How to Analyze Past Performance Fractions
A horse that can break quickly from the gate and put distance between himself and his rivals in the early stages of the race has an inherent advantage in North American racing. With this in mind, the bettor must learn how to accurately interpret the internal clockings contained in all past performances.
Race Fractions Give the Speed of the Leading Horse
In nearly all racing forms, a series of numbers appear next to each corresponding past performance. These numbers illustrate how fast the leader of each race clocked the opening quarter mile, half mile, stretch call and finish. Since six furlongs (a furlong is equal to one eighth of a mile) is the most common of all race distances in North America, let's look at an example of how internal fractions would appear in a horse's past performances for this distance:
Interpreting race fractions in the form
9 Apr16-4OP fst 6f 21 45 58 1:11
In the example above, the fictitious horse in question exits a race run at Oaklawn Park (OP) that was run on April 9, 2016. The race was run over a fast track (fst) and carded at the six furlong distance (6f). In the running of this six furlong sprint, let's assume our horse broke from the gate and maintained the lead the entire way for a gate-to-wire victory. In this case, we know that the horse carved out fractions of 21 seconds for the opening quarter mile, 45 seconds for the half mile clocking, 58 seconds for five furlongs, and finished the six furlong event in one minute and eleven seconds. These internal race fractions provide a basic comparison for determining which horse might get the lead in a future race.

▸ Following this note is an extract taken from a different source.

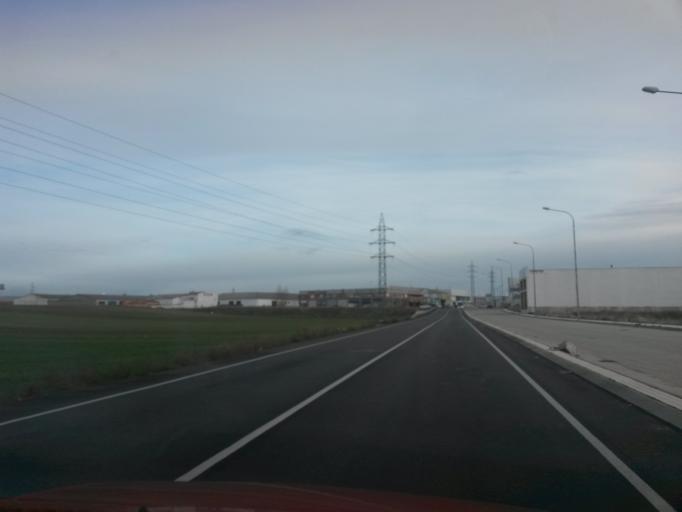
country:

Comparing fractional times
Now let's assume the horse referenced in the example above is coming back at the same distance of six furlongs in his next start. Among the challengers he will face is a horse exiting a similar gate-to-wire victory, but with the fractions below appearing in his past performances:
16 Apr16-6OP fst 6f 21 44 57 1:10
A quick glance shows that the second horse carved out swifter fractions and would be likely to outbreak the horse from the first example. An accepted rule of thumb in horse racing is that the distance of one length is roughly equal to one fifth of a second. Thus, a full second would be five lengths. Rarely are these issues so clear-cut, but this example provides a basis for the beginning horse player trying to make sense of fractional times.